Nadia viene dal Marocco, la vita in Italia non era fra i suoi piani: ma oggi fa la mediatrice culturale e il suo lavoro le piace molto. Mandana invece è iraniana, a Teheran lavorava come ostetrica e insegnante di inglese all’Ambasciata del Giappone: in Italia è arrivata senza sapere una parola della nostra lingua, l’ha imparata a scuola e il suo obiettivo ora è lavorare. Sono percorsi diversi, quelli di una migrazione al femminile che è stata al centro di un interessante incontro promosso dalla facoltà di Scienze della formazione dell’Università Cattolica di Piacenza: introdotte dai saluti dei docenti Pierpaolo Triani ed Elisabetta Musi e chiuse dalla professoressa Alessandra Augelli, Nadia Takhchi e Mandana Khosravi hanno raccontato il loro cammino. Insieme a loro anche Rita Parenti dell’ Associazione Mondo Aperto, coordinatrice del progetto “Laboratori di cittadinanza” che sostiene l’acquisizione, da parte di donne immigrate, di strumenti culturali e conoscitivi della realtà italiana.
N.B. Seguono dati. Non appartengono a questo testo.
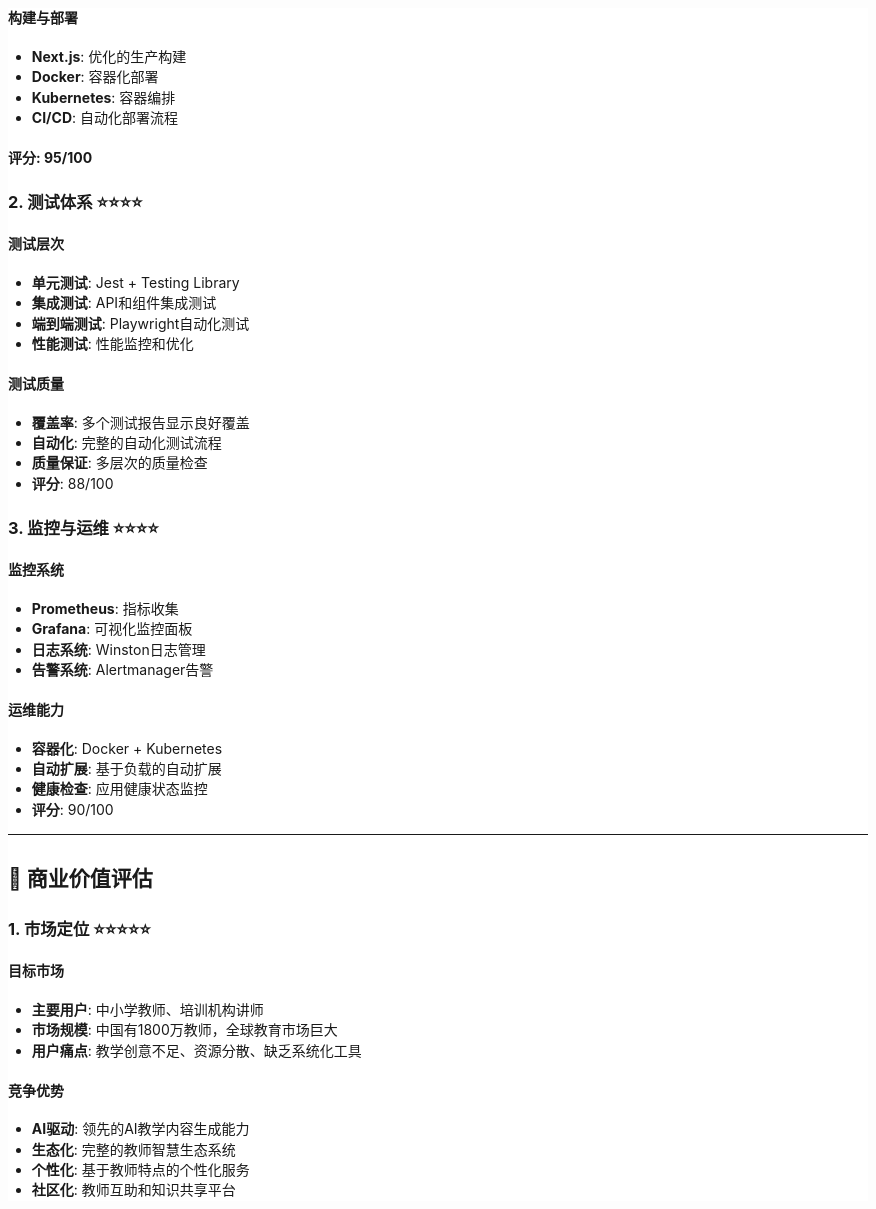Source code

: #### 构建与部署
- **Next.js**: 优化的生产构建
- **Docker**: 容器化部署
- **Kubernetes**: 容器编排
- **CI/CD**: 自动化部署流程

#### 评分: 95/100

### 2. 测试体系 ⭐⭐⭐⭐

#### 测试层次
- **单元测试**: Jest + Testing Library
- **集成测试**: API和组件集成测试
- **端到端测试**: Playwright自动化测试
- **性能测试**: 性能监控和优化

#### 测试质量
- **覆盖率**: 多个测试报告显示良好覆盖
- **自动化**: 完整的自动化测试流程
- **质量保证**: 多层次的质量检查
- **评分**: 88/100

### 3. 监控与运维 ⭐⭐⭐⭐

#### 监控系统
- **Prometheus**: 指标收集
- **Grafana**: 可视化监控面板
- **日志系统**: Winston日志管理
- **告警系统**: Alertmanager告警

#### 运维能力
- **容器化**: Docker + Kubernetes
- **自动扩展**: 基于负载的自动扩展
- **健康检查**: 应用健康状态监控
- **评分**: 90/100

---

## 💼 商业价值评估

### 1. 市场定位 ⭐⭐⭐⭐⭐

#### 目标市场
- **主要用户**: 中小学教师、培训机构讲师
- **市场规模**: 中国有1800万教师，全球教育市场巨大
- **用户痛点**: 教学创意不足、资源分散、缺乏系统化工具

#### 竞争优势
- **AI驱动**: 领先的AI教学内容生成能力
- **生态化**: 完整的教师智慧生态系统
- **个性化**: 基于教师特点的个性化服务
- **社区化**: 教师互助和知识共享平台
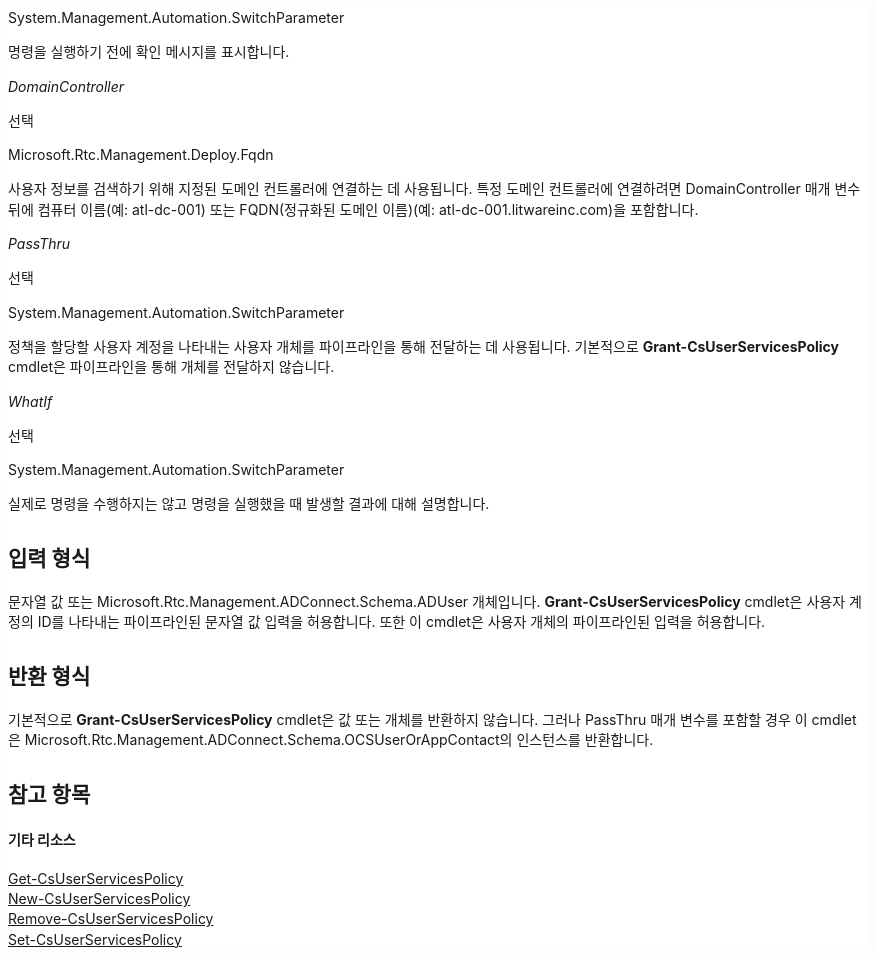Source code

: <td><p>System.Management.Automation.SwitchParameter</p></td>
<td><p>명령을 실행하기 전에 확인 메시지를 표시합니다.</p></td>
</tr>
<tr class="even">
<td><p><em>DomainController</em></p></td>
<td><p>선택</p></td>
<td><p>Microsoft.Rtc.Management.Deploy.Fqdn</p></td>
<td><p>사용자 정보를 검색하기 위해 지정된 도메인 컨트롤러에 연결하는 데 사용됩니다. 특정 도메인 컨트롤러에 연결하려면 DomainController 매개 변수 뒤에 컴퓨터 이름(예: atl-dc-001) 또는 FQDN(정규화된 도메인 이름)(예: atl-dc-001.litwareinc.com)을 포함합니다.</p></td>
</tr>
<tr class="odd">
<td><p><em>PassThru</em></p></td>
<td><p>선택</p></td>
<td><p>System.Management.Automation.SwitchParameter</p></td>
<td><p>정책을 할당할 사용자 계정을 나타내는 사용자 개체를 파이프라인을 통해 전달하는 데 사용됩니다. 기본적으로 <strong>Grant-CsUserServicesPolicy</strong> cmdlet은 파이프라인을 통해 개체를 전달하지 않습니다.</p></td>
</tr>
<tr class="even">
<td><p><em>WhatIf</em></p></td>
<td><p>선택</p></td>
<td><p>System.Management.Automation.SwitchParameter</p></td>
<td><p>실제로 명령을 수행하지는 않고 명령을 실행했을 때 발생할 결과에 대해 설명합니다.</p></td>
</tr>
</tbody>
</table>


## 입력 형식

문자열 값 또는 Microsoft.Rtc.Management.ADConnect.Schema.ADUser 개체입니다. **Grant-CsUserServicesPolicy** cmdlet은 사용자 계정의 ID를 나타내는 파이프라인된 문자열 값 입력을 허용합니다. 또한 이 cmdlet은 사용자 개체의 파이프라인된 입력을 허용합니다.

## 반환 형식

기본적으로 **Grant-CsUserServicesPolicy** cmdlet은 값 또는 개체를 반환하지 않습니다. 그러나 PassThru 매개 변수를 포함할 경우 이 cmdlet은 Microsoft.Rtc.Management.ADConnect.Schema.OCSUserOrAppContact의 인스턴스를 반환합니다.

## 참고 항목

#### 기타 리소스

[Get-CsUserServicesPolicy](get-csuserservicespolicy.md)  
[New-CsUserServicesPolicy](new-csuserservicespolicy.md)  
[Remove-CsUserServicesPolicy](remove-csuserservicespolicy.md)  
[Set-CsUserServicesPolicy](set-csuserservicespolicy.md)

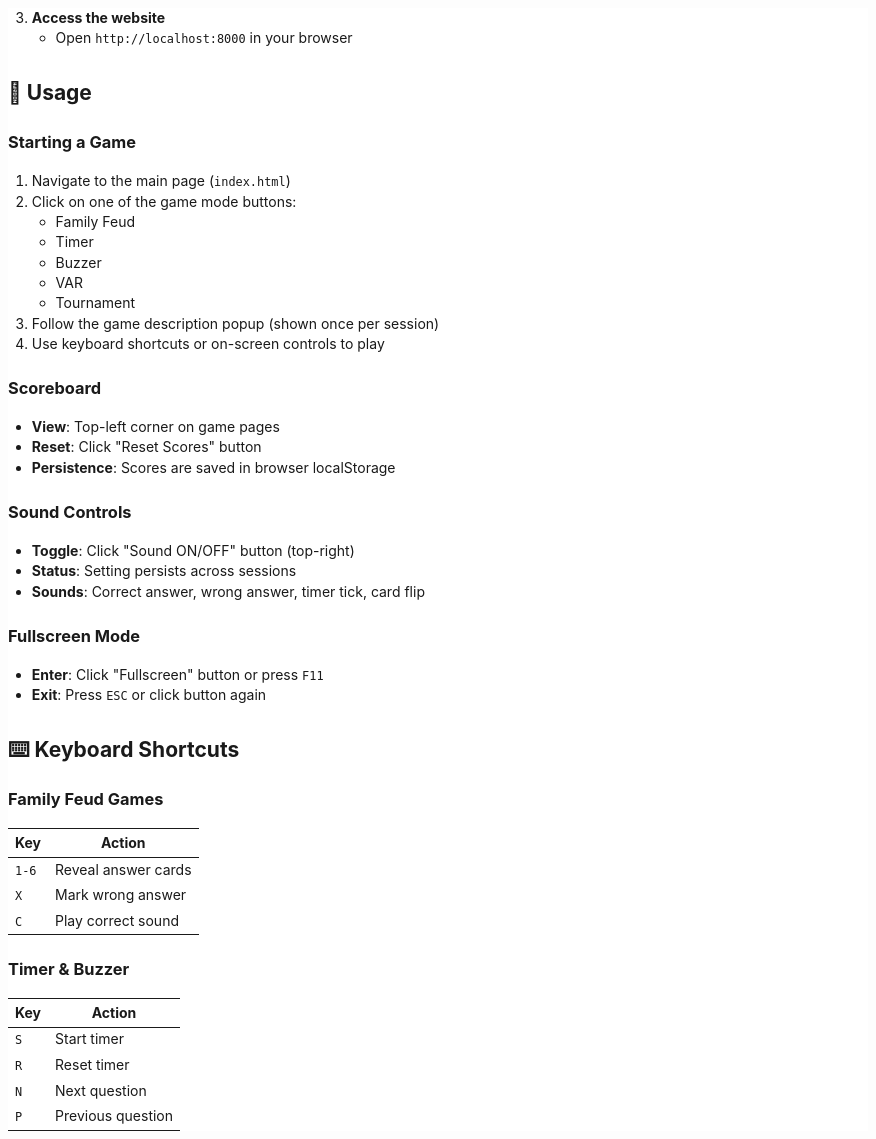 3. **Access the website**
   - Open `http://localhost:8000` in your browser

## 📖 Usage

### Starting a Game

1. Navigate to the main page (`index.html`)
2. Click on one of the game mode buttons:
   - Family Feud
   - Timer
   - Buzzer
   - VAR
   - Tournament
3. Follow the game description popup (shown once per session)
4. Use keyboard shortcuts or on-screen controls to play

### Scoreboard

- **View**: Top-left corner on game pages
- **Reset**: Click "Reset Scores" button
- **Persistence**: Scores are saved in browser localStorage

### Sound Controls

- **Toggle**: Click "Sound ON/OFF" button (top-right)
- **Status**: Setting persists across sessions
- **Sounds**: Correct answer, wrong answer, timer tick, card flip

### Fullscreen Mode

- **Enter**: Click "Fullscreen" button or press `F11`
- **Exit**: Press `ESC` or click button again

## ⌨️ Keyboard Shortcuts

### Family Feud Games
| Key | Action |
|-----|--------|
| `1-6` | Reveal answer cards |
| `X` | Mark wrong answer |
| `C` | Play correct sound |

### Timer & Buzzer
| Key | Action |
|-----|--------|
| `S` | Start timer |
| `R` | Reset timer |
| `N` | Next question |
| `P` | Previous question |
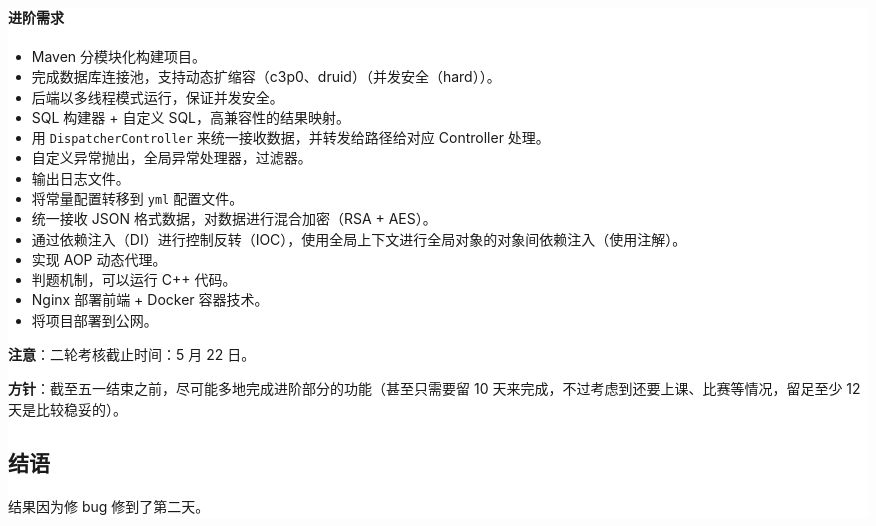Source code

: #### 进阶需求
- Maven 分模块化构建项目。
- 完成数据库连接池，支持动态扩缩容（c3p0、druid）（并发安全（hard））。
- 后端以多线程模式运行，保证并发安全。
- SQL 构建器 + 自定义 SQL，高兼容性的结果映射。
- 用 `DispatcherController` 来统一接收数据，并转发给路径给对应 Controller 处理。
- 自定义异常抛出，全局异常处理器，过滤器。
- 输出日志文件。
- 将常量配置转移到 `yml` 配置文件。
- 统一接收 JSON 格式数据，对数据进行混合加密（RSA + AES）。
- 通过依赖注入（DI）进行控制反转（IOC），使用全局上下文进行全局对象的对象间依赖注入（使用注解）。
- 实现 AOP 动态代理。
- 判题机制，可以运行 C++ 代码。
- Nginx 部署前端 + Docker 容器技术。
- 将项目部署到公网。

**注意**：二轮考核截止时间：5 月 22 日。

**方针**：截至五一结束之前，尽可能多地完成进阶部分的功能（甚至只需要留 10 天来完成，不过考虑到还要上课、比赛等情况，留足至少 12 天是比较稳妥的）。

## 结语
结果因为修 bug 修到了第二天。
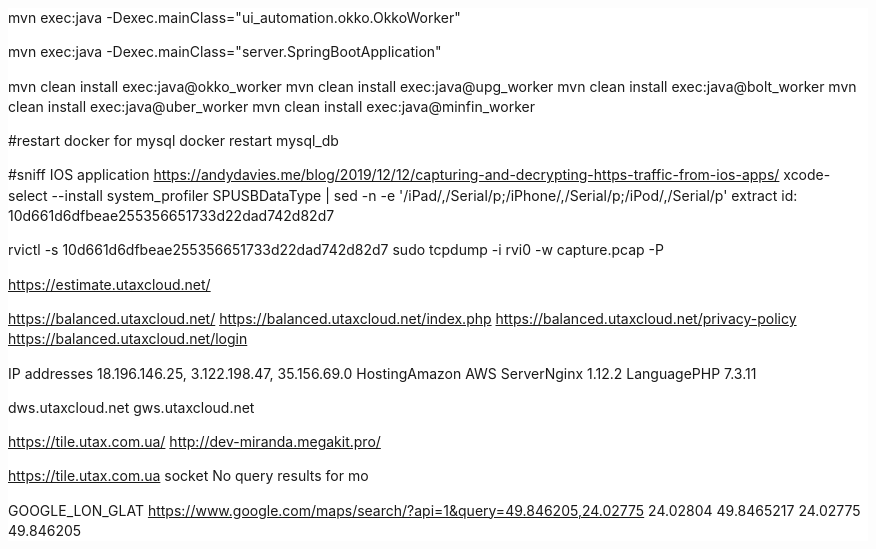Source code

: mvn exec:java -Dexec.mainClass="ui_automation.okko.OkkoWorker"

mvn exec:java -Dexec.mainClass="server.SpringBootApplication"

mvn clean install exec:java@okko_worker
mvn clean install exec:java@upg_worker
mvn clean install exec:java@bolt_worker
mvn clean install exec:java@uber_worker
mvn clean install exec:java@minfin_worker

#restart docker for mysql
docker restart mysql_db

#sniff IOS application https://andydavies.me/blog/2019/12/12/capturing-and-decrypting-https-traffic-from-ios-apps/
xcode-select --install
system_profiler SPUSBDataType | sed -n -e '/iPad/,/Serial/p;/iPhone/,/Serial/p;/iPod/,/Serial/p'
extract id: 10d661d6dfbeae255356651733d22dad742d82d7

rvictl -s 10d661d6dfbeae255356651733d22dad742d82d7
sudo tcpdump -i rvi0 -w capture.pcap -P

https://estimate.utaxcloud.net/

https://balanced.utaxcloud.net/
https://balanced.utaxcloud.net/index.php
https://balanced.utaxcloud.net/privacy-policy
https://balanced.utaxcloud.net/login

IP addresses 18.196.146.25, 3.122.198.47, 35.156.69.0
HostingAmazon AWS
ServerNginx 1.12.2
LanguagePHP 7.3.11

dws.utaxcloud.net
gws.utaxcloud.net

https://tile.utax.com.ua/
http://dev-miranda.megakit.pro/

https://tile.utax.com.ua
socket
No query results for mo

GOOGLE_LON_GLAT
https://www.google.com/maps/search/?api=1&query=49.846205,24.02775
24.02804	49.8465217
24.02775	49.846205


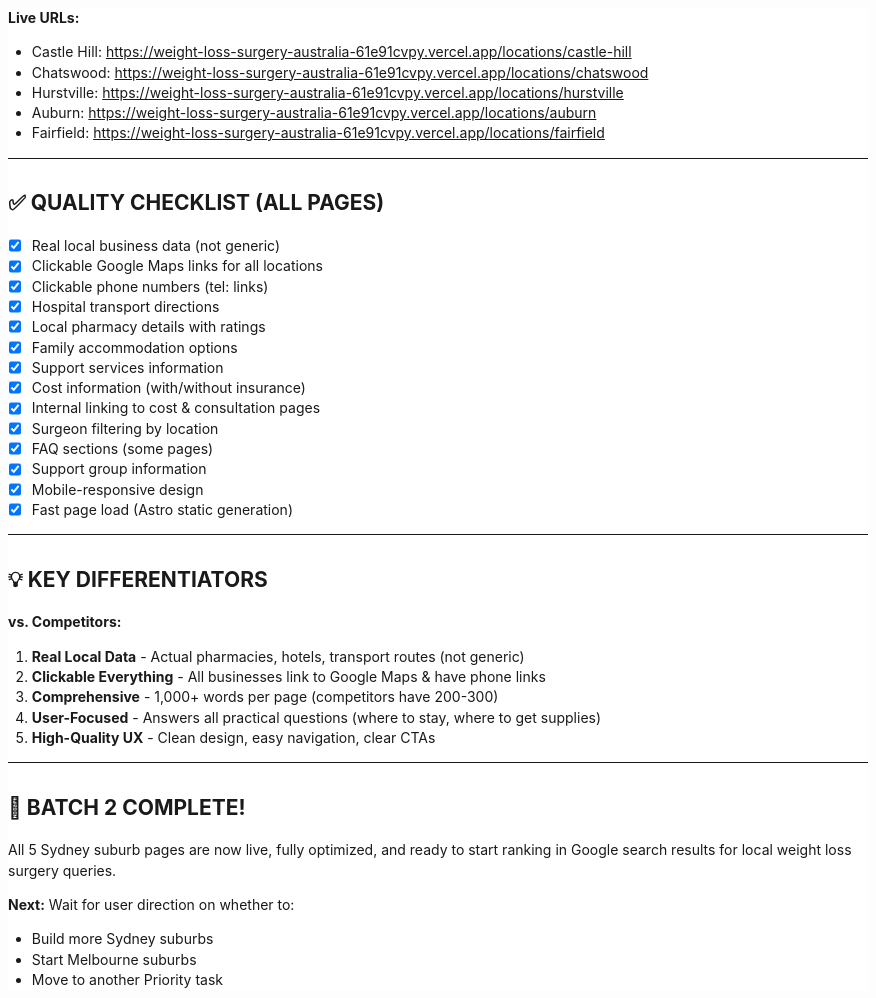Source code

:**Live URLs:**
- Castle Hill: https://weight-loss-surgery-australia-61e91cvpy.vercel.app/locations/castle-hill
- Chatswood: https://weight-loss-surgery-australia-61e91cvpy.vercel.app/locations/chatswood
- Hurstville: https://weight-loss-surgery-australia-61e91cvpy.vercel.app/locations/hurstville
- Auburn: https://weight-loss-surgery-australia-61e91cvpy.vercel.app/locations/auburn
- Fairfield: https://weight-loss-surgery-australia-61e91cvpy.vercel.app/locations/fairfield

---

## ✅ QUALITY CHECKLIST (ALL PAGES)

- [x] Real local business data (not generic)
- [x] Clickable Google Maps links for all locations
- [x] Clickable phone numbers (tel: links)
- [x] Hospital transport directions
- [x] Local pharmacy details with ratings
- [x] Family accommodation options
- [x] Support services information
- [x] Cost information (with/without insurance)
- [x] Internal linking to cost & consultation pages
- [x] Surgeon filtering by location
- [x] FAQ sections (some pages)
- [x] Support group information
- [x] Mobile-responsive design
- [x] Fast page load (Astro static generation)

---

## 💡 KEY DIFFERENTIATORS

**vs. Competitors:**
1. **Real Local Data** - Actual pharmacies, hotels, transport routes (not generic)
2. **Clickable Everything** - All businesses link to Google Maps & have phone links
3. **Comprehensive** - 1,000+ words per page (competitors have 200-300)
4. **User-Focused** - Answers all practical questions (where to stay, where to get supplies)
5. **High-Quality UX** - Clean design, easy navigation, clear CTAs

---

## 🎉 BATCH 2 COMPLETE!

All 5 Sydney suburb pages are now live, fully optimized, and ready to start ranking in Google search results for local weight loss surgery queries.

**Next:** Wait for user direction on whether to:
- Build more Sydney suburbs
- Start Melbourne suburbs
- Move to another Priority task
“In Italia ci sono da 13 anni – spiega Nadia – ma il mio arrivo qui non era programmato: in Marocco mi sono laureata in Letteratura francese, avevo diversi progetti, ma poi la vita cambia: ho sposato un uomo che viveva in Italia e mi sono trasferita anche io. Di fatto mi sono trovata davanti una sfida da affrontare da sola. Poi con il tempo però ho iniziato a fare il corso di italiano, ho conosciuto l’associazione di Rita, ho iniziato a lavorare nelle scuole come mediatrice”.

Mandana invece arriva da Teheran, anche se è qui da quasi 10 anni: “In Iran avevo due lavori: facevo l’ostetrica e insegnavo ai bambini giapponesi l’inglese nella scuola dell’ambasciata del Giappone – ricorda – non pensavo di venire in Italia. Arrivati qui non sapevamo nulla della lingua e a Piacenza non ho conosciuto nessun iraniano che potesse aiutarci: per questo poi ho deciso di iniziare a studiare l’italiano”.